Folklore est une série imaginée par le duo d’auteurs Loïc Clément et Anne Montel, bien connus déjà des jeunes lecteurs pour la série Le Temps des Mitaines. Elle est constituée de cinq albums, auto-conclusif, qui présente à chaque fois un héros ou une héroïne anthropomorphe et mettant en lumière à chaque tome un dessinateur ou une dessinatrice de renom : Lionel Richerand, Maud Begon, Clément Lefèvre, Anne Montel et Nancy Peña. Avec FolkLore, les deux auteurs ont inventé un monde riche et protéiforme, un univers graphique merveilleux.

L’appel de la clé

Dans l’univers de Folklore, chaque adolescent reçoit un jour une « clé de l’appel ». Signe symbolique, magique, initiatique, elle ouvre les portes du Folklore, ce voyage existentiel au cours duquel chacun doit apprendre qui il est, ce qu’il veut faire, et quelle place il désire occuper dans le monde. Loin d’un simple rite de passage, c’est une plongée en soi — un miroir tendu à chaque lecteur.

C’est ce qui arrive à Gayatri, issue de la riche caste des Nambra, dans la ville de Jaipura. On lui prédit une carrière toute tracée : reprendre les rênes de l’empire familial, sourire avec discipline, reproduire l’ordre social comme une horloge bien huilée. Mais Gayatri n’est pas faite de ce métal-là. Ce qui l’attire, ce ne sont pas les dorures ni les grands discours. C’est le mécanisme, la vis cachée, l’objet délaissé. Gayatri veut devenir réparatrice. Et toc ! Ou plutôt, tic tac toc !

LIGNES.
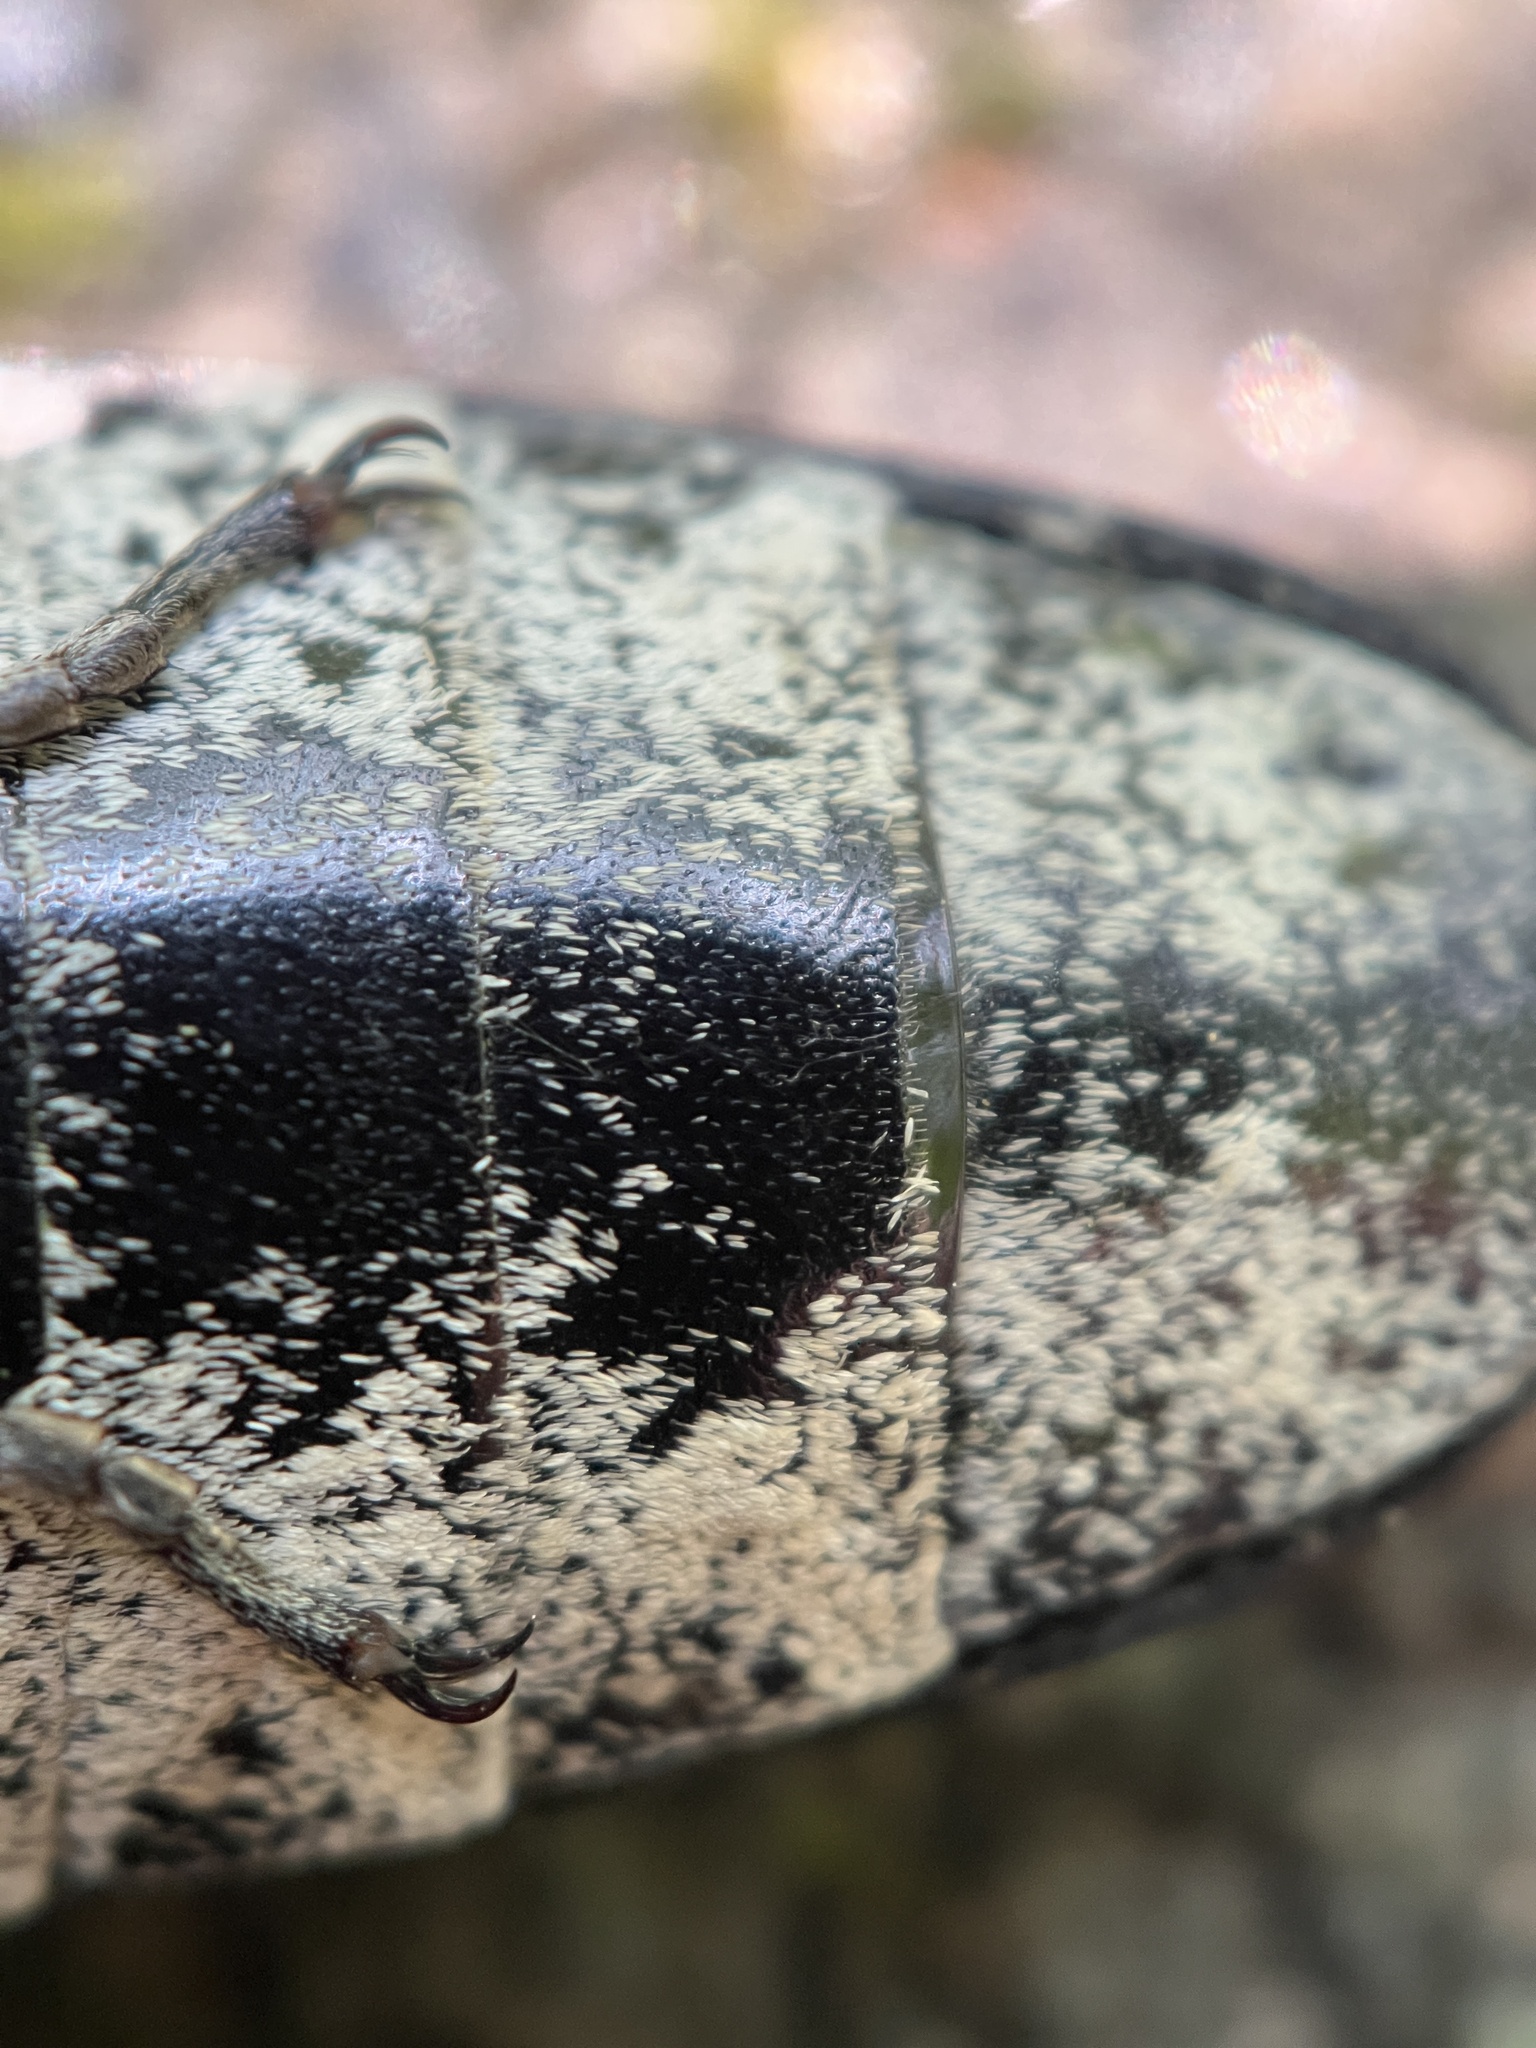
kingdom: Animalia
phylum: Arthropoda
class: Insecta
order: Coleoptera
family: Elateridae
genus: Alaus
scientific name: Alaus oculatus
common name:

À FAIRE. Pouvez-vous citer en entier, mot pour mot, le texte sur la série Folklore ?

CORRIGÉ.
Folklore est une série imaginée par le duo d’auteurs Loïc Clément et Anne Montel, bien connus déjà des jeunes lecteurs pour la série Le Temps des Mitaines. Elle est constituée de cinq albums, auto-conclusif, qui présente à chaque fois un héros ou une héroïne anthropomorphe et mettant en lumière à chaque tome un dessinateur ou une dessinatrice de renom : Lionel Richerand, Maud Begon, Clément Lefèvre, Anne Montel et Nancy Peña. Avec FolkLore, les deux auteurs ont inventé un monde riche et protéiforme, un univers graphique merveilleux.

L’appel de la clé

Dans l’univers de Folklore, chaque adolescent reçoit un jour une « clé de l’appel ». Signe symbolique, magique, initiatique, elle ouvre les portes du Folklore, ce voyage existentiel au cours duquel chacun doit apprendre qui il est, ce qu’il veut faire, et quelle place il désire occuper dans le monde. Loin d’un simple rite de passage, c’est une plongée en soi — un miroir tendu à chaque lecteur.

C’est ce qui arrive à Gayatri, issue de la riche caste des Nambra, dans la ville de Jaipura. On lui prédit une carrière toute tracée : reprendre les rênes de l’empire familial, sourire avec discipline, reproduire l’ordre social comme une horloge bien huilée. Mais Gayatri n’est pas faite de ce métal-là. Ce qui l’attire, ce ne sont pas les dorures ni les grands discours. C’est le mécanisme, la vis cachée, l’objet délaissé. Gayatri veut devenir réparatrice. Et toc ! Ou plutôt, tic tac toc !